# MATERIAL FOR THIS TASK
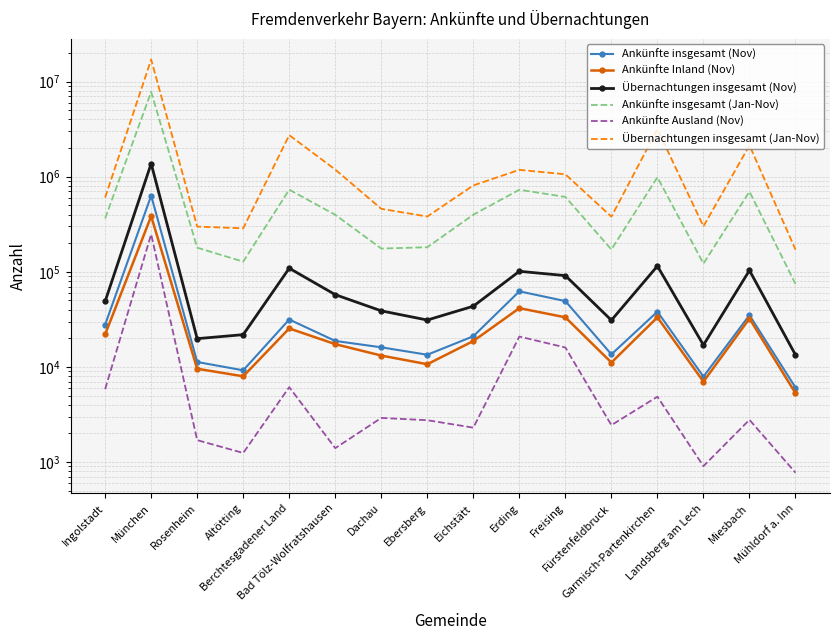

At which category does Ankünfte Inland (Nov) reach its first local valley?

Altötting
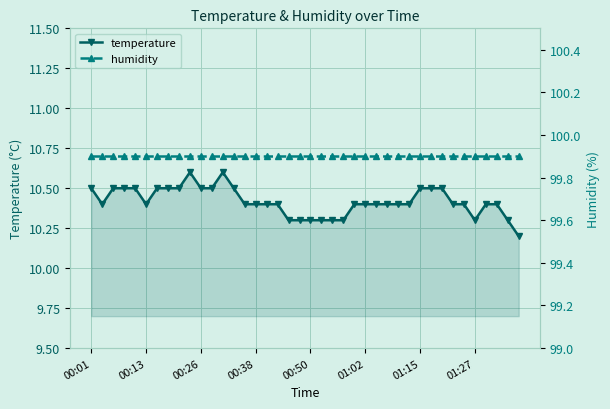

What is the maximum value for temperature?

10.6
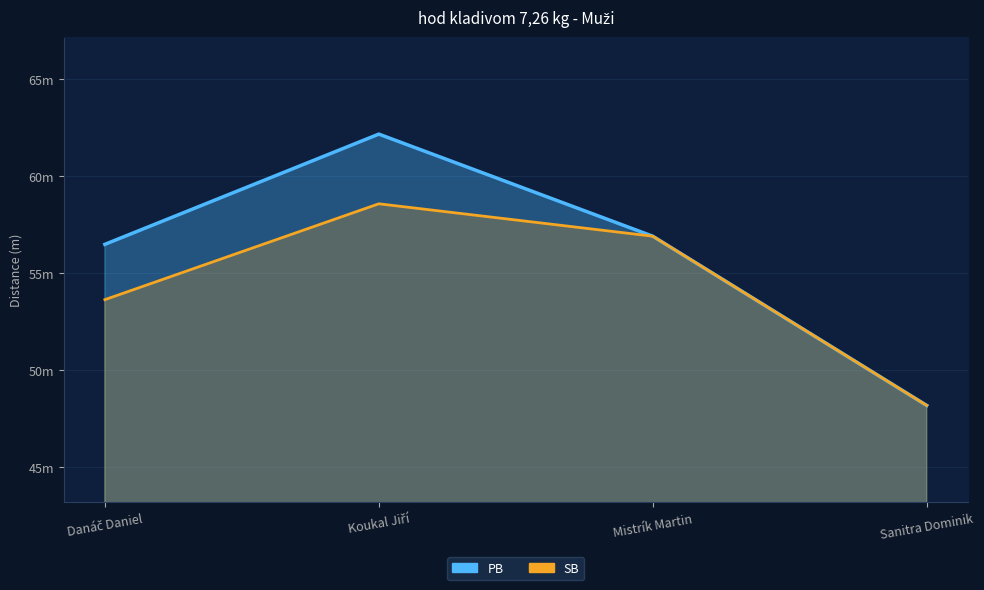

True or false: SB and PB intersect in this chart.

False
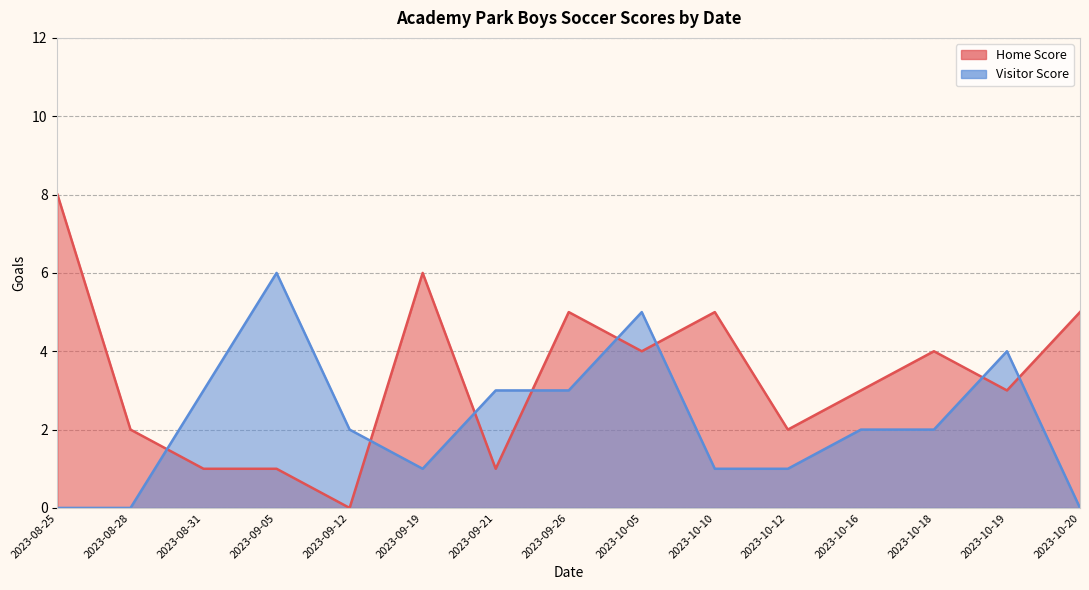

In Home Score, how many points are higher than both neighbors (excluding endpoints)?

4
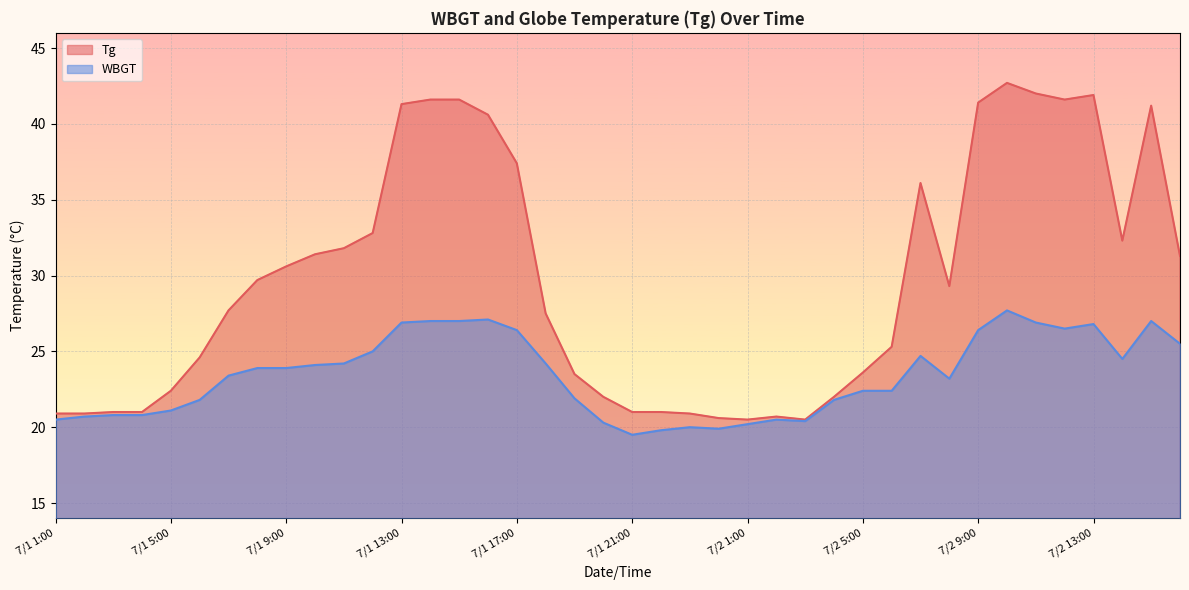

Read the WBGT value at 7/2 2:00.

20.5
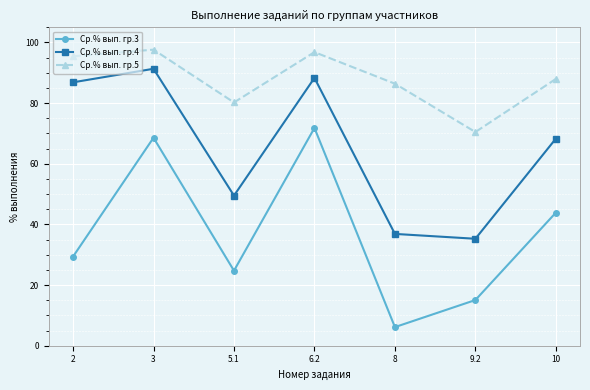

The value of Ср.% вып. гр.4 at 2 is 86.9. True or false?

True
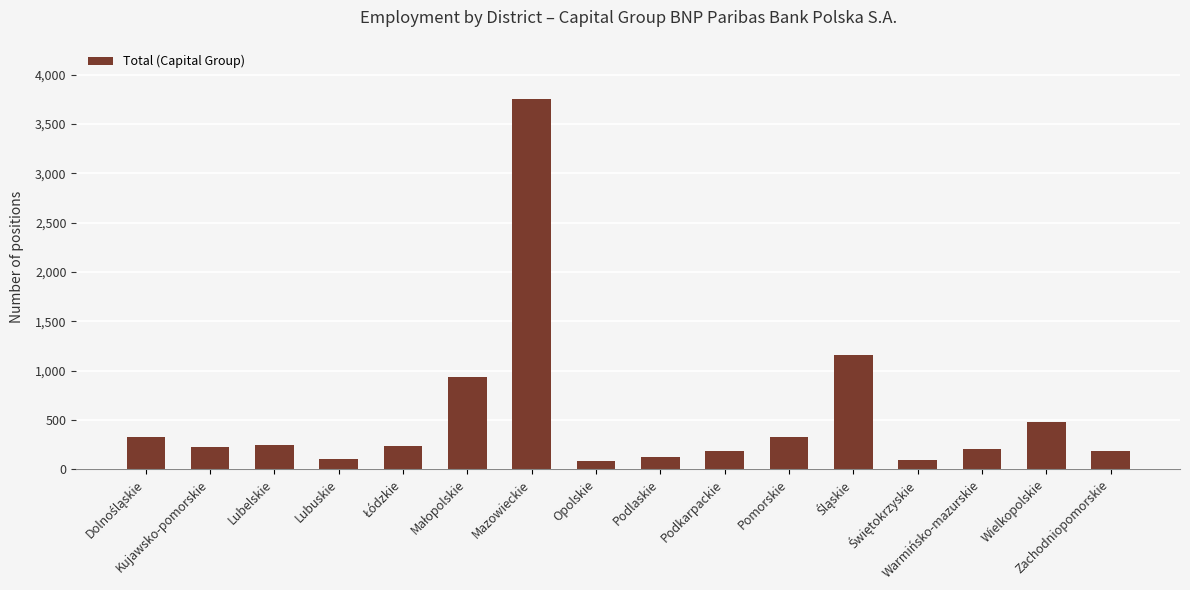

What is the greatest value displayed?

3751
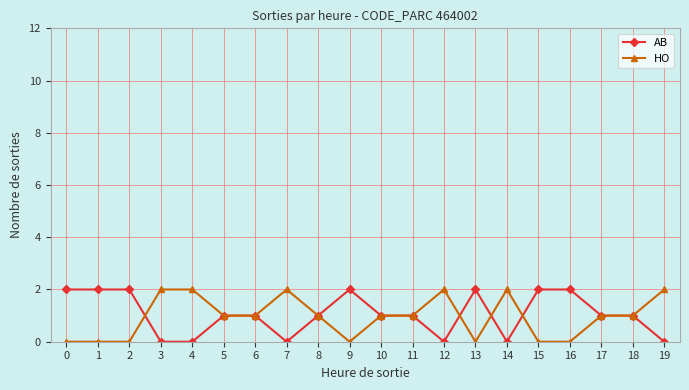

At which label does HO first exceed 1?

3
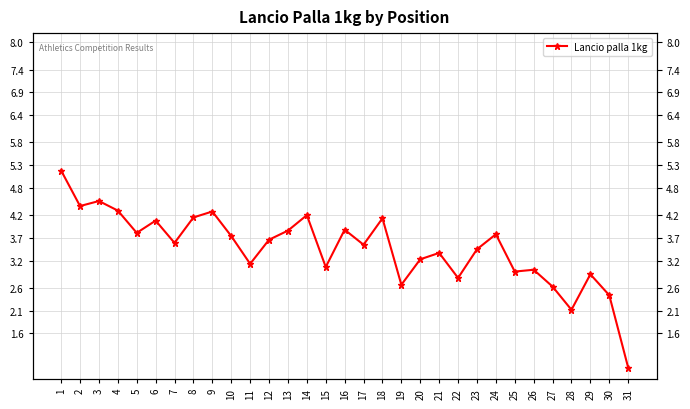

True or false: the data shows 5.2 at 20.

False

# INSTRUCTION
Reproduce the listing above word for word, leaving out the pictures.

# TASK ANSWER
At which category does Ankünfte Inland (Nov) reach its first local valley?

Altötting

What is the maximum value for temperature?

10.6

True or false: SB and PB intersect in this chart.

False

In Home Score, how many points are higher than both neighbors (excluding endpoints)?

4

Read the WBGT value at 7/2 2:00.

20.5

The value of Ср.% вып. гр.4 at 2 is 86.9. True or false?

True

What is the greatest value displayed?

3751

At which label does HO first exceed 1?

3

True or false: the data shows 5.2 at 20.

False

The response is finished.